There are currently 11.8 million in the UK who are over 65 years old, and 1.6 million over 85. Figures also show there has been a 65% increase in centenarians in the UK over the last ten years.

By 2030, it’s predicted that there will be more than 20 million people aged 60 or over. Ten years later, by 2040, almost one in four people in the UK will be over 65. With figures like these increasingly pointing towards the fact that we will live longer than ever before, preparing financially for the future has never been more important.

Living conditions

Within the UK’s population of older people, 3.64 million aged 65 and above live alone. Almost 70% of these people are women.

The last year we have official figures for (2015/16) shows that the average net income for pensioners living alone was £250 per week. This is before housing costs – the figure after housing costs s £205.

For couples, the figures stood at £466 before housing costs are removed, and £436 after. However, average figures don’t show the whole picture.

Poorest pensioners

The least wealthy fifth of single pensioners are surviving on £106 per week, after meeting their housing costs. The richest fifth had £408 per week. For couples, the poorest were at £224 per week, and the richest at £911 per week.

Around 26% of the older population in the UK report that they are ‘just getting by’ and finding it difficult. Worries for this generation include the cost of food, heating their homes in winter, and the general cost of living.

As of November 2016, 1.9 million pensioners in the UK were living in poverty. This is defined as having incomes below 60% of households.
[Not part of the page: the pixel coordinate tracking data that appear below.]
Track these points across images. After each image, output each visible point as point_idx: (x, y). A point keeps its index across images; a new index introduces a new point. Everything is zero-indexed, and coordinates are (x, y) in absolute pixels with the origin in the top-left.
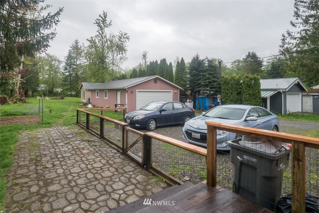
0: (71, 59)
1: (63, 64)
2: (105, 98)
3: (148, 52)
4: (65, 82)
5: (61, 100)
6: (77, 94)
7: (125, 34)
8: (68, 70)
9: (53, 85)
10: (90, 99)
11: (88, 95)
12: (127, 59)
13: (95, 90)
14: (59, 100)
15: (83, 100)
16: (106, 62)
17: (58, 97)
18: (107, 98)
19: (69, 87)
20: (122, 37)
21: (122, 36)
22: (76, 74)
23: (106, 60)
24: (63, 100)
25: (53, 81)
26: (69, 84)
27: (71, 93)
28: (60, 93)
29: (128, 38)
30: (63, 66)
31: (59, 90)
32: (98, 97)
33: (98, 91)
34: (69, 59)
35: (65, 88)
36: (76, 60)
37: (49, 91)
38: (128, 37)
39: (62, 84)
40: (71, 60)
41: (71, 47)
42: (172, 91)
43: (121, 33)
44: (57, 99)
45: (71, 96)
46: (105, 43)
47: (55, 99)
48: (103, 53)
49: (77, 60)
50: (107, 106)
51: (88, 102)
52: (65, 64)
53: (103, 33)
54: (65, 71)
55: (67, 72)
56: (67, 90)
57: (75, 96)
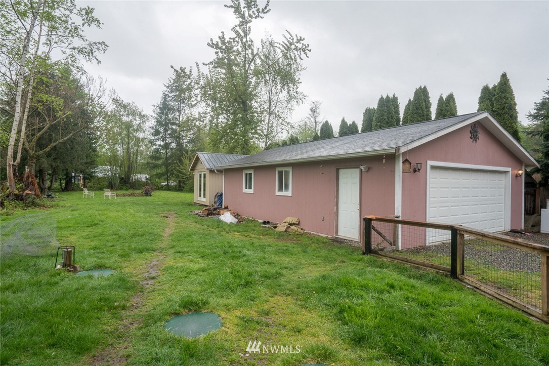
0: (167, 112)
1: (152, 123)
2: (278, 193)
3: (321, 104)
4: (155, 161)
5: (145, 197)
6: (180, 186)
7: (299, 38)
8: (161, 135)
9: (129, 165)
10: (221, 195)
11: (216, 184)
12: (304, 100)
13: (238, 170)
14: (140, 198)
15: (199, 199)
16: (251, 107)
17: (137, 192)
18: (289, 193)
19: (163, 169)
20: (293, 47)
21: (291, 44)
22: (179, 145)
23: (253, 102)
24: (148, 198)
25: (130, 158)
26: (163, 164)
27: (168, 183)
28: (144, 183)
29: (305, 49)
30: (151, 125)
31: (143, 177)
32: (251, 191)
33: (252, 172)
34: (163, 113)
35: (155, 173)
36: (177, 114)
37: (121, 179)
38: (306, 47)
39: (148, 163)
40: (167, 114)
41: (168, 87)
42: (509, 169)
43: (288, 36)
44: (135, 196)
45: (168, 188)
46: (250, 65)
47: (129, 195)
48: (246, 85)
49: (180, 113)
50: (293, 220)
51: (215, 203)
52: (155, 123)
53: (246, 35)
54: (154, 136)
55: (158, 140)
56: (159, 176)
57: (176, 189)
Out of this figure, one million are reported as being in severe poverty.

Older pensioners (85 years plus), single people who live alone, private tenants and pensioners from ethnic minorities are at the highest risk of poverty.

Combating pensioner poverty

One of the biggest problems in tackling the persistent problem of pensioner poverty is the fact that many people simply don’t realise they’re entitled to assistance from the government.
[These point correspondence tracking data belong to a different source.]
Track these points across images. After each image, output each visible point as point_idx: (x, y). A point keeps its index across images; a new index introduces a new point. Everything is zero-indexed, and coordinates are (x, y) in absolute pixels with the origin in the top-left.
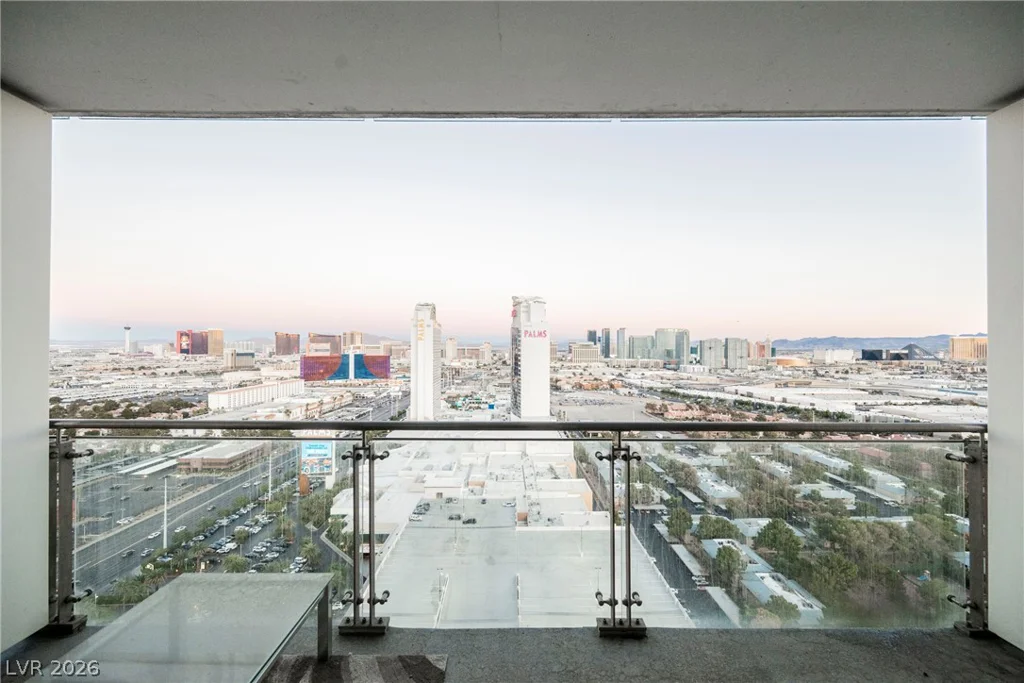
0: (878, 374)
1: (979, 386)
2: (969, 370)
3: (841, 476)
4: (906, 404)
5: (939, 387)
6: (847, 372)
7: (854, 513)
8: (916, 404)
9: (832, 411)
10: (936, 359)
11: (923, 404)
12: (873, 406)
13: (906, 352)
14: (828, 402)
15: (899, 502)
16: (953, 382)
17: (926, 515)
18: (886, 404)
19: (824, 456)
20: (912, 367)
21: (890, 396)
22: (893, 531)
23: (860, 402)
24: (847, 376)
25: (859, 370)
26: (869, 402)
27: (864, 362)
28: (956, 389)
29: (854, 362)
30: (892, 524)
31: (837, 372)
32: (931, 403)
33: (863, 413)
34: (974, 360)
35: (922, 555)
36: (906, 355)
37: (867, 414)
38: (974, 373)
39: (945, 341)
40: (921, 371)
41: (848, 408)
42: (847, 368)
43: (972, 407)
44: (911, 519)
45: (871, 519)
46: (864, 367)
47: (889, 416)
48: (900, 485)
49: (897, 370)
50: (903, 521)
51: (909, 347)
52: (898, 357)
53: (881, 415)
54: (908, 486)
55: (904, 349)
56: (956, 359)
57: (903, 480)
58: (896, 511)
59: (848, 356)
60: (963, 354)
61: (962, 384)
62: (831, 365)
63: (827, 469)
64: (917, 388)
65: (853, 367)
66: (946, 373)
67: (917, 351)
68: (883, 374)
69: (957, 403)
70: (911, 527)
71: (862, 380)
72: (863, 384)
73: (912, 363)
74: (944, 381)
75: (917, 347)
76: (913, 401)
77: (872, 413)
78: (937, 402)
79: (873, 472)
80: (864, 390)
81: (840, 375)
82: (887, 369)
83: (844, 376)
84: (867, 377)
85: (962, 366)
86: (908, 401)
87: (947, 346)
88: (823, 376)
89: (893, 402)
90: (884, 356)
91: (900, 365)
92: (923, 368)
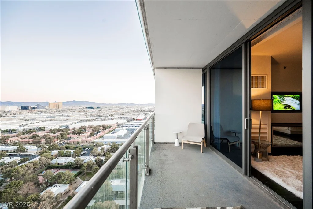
0: (27, 114)
1: (56, 115)
2: (53, 111)
3: (14, 152)
4: (37, 123)
5: (46, 116)
6: (15, 114)
7: (19, 163)
8: (40, 122)
9: (9, 129)
10: (45, 109)
11: (42, 122)
12: (26, 125)
13: (37, 106)
14: (6, 126)
15: (36, 153)
16: (50, 115)
17: (44, 154)
18: (30, 123)
19: (6, 147)
20: (38, 111)
21: (32, 121)
22: (34, 163)
23: (21, 124)
24: (15, 116)
25: (20, 113)
26: (24, 124)
27: (22, 110)
28: (50, 117)
29: (18, 110)
30: (34, 161)
31: (11, 114)
32: (44, 121)
33: (22, 128)
34: (54, 109)
35: (43, 166)
36: (37, 107)
37: (24, 128)
38: (54, 112)
39: (47, 103)
40: (41, 112)
41: (16, 127)
42: (15, 113)
43: (54, 121)
44: (40, 157)
45: (27, 163)
46: (22, 112)
47: (31, 127)
48: (36, 148)
49: (34, 112)
50: (37, 159)
51: (38, 105)
52: (34, 108)
53: (29, 127)
54: (39, 147)
55: (36, 106)
56: (50, 108)
57: (37, 146)
58: (35, 156)
59: (15, 108)
60: (52, 107)
61: (52, 115)
62: (8, 112)
63: (8, 151)
64: (40, 117)
65: (18, 112)
66: (48, 112)
67: (40, 106)
68: (29, 114)
69: (51, 120)
70: (40, 160)
71: (21, 117)
72: (22, 118)
73: (38, 110)
74: (47, 115)
75: (40, 105)
76: (39, 121)
77: (26, 127)
78: (46, 121)
79: (26, 147)
80: (22, 120)
81: (12, 115)
82: (30, 112)
83: (14, 115)
84: (23, 116)
85: (51, 110)
86: (37, 122)
87: (48, 104)
88: (4, 116)
89: (33, 122)
90: (29, 108)
91: (34, 111)
92: (41, 111)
Older people are entitled to means tested benefits that have been designed to help them increase their income. Many people don’t receive these ‘top ups’ and are therefore left to struggle.

In 2016, Age UK helped older people to identify and claim around £160 million worth of benefits. There are many people who continue to miss out on money that is rightfully theirs, and therefore struggle to afford essentials, including heating and food.

Figures show that about a third of older people who are entitled to Pension Credit weren’t claiming it, missing out on more than £1700 per year. In addition, 2.2 million older people were missing out on the help they’re enutled to for their council tax bill, which on average would have reduced it by £728.30.

A further 390,000 older people could have claimed Housing Benefit to reduce their rent, but didn’t.

Why are people missing out?

In simple terms, older people aren’t taking up the benefits they’re entitled to. An enormous £5.5 billion goes unclaimed every year.

The barriers to older people claiming this money is the lack of awareness and understanding of benefits, such as Pension Credit. Around 75% of older people didn’t realise that they were entitled, and just 16% feel well informed.

Many people assume they’re not eligible, thinking that any state top ups are for people worse off than them. They also tend to think that if they’re a home owner, they’re not eligible. Some older people refuse to become a ‘benefit claimant’ out of pride, and 62 per cent say they don’t like making a claim.

Planning ahead

Putting plans in place as early as possible can help people avoid falling into the trap of poverty when they reach retirement age. Thoroughly researching what they are entitled to is the first step.

Having a savings plan in place is also key, with those that plan ahead less likely to suffer later on.

Local and central government making information more accessible would go a long way to help the older generation understand what they’re entitled to. However, this can’t be relied on, and taking control of the situation is advisable.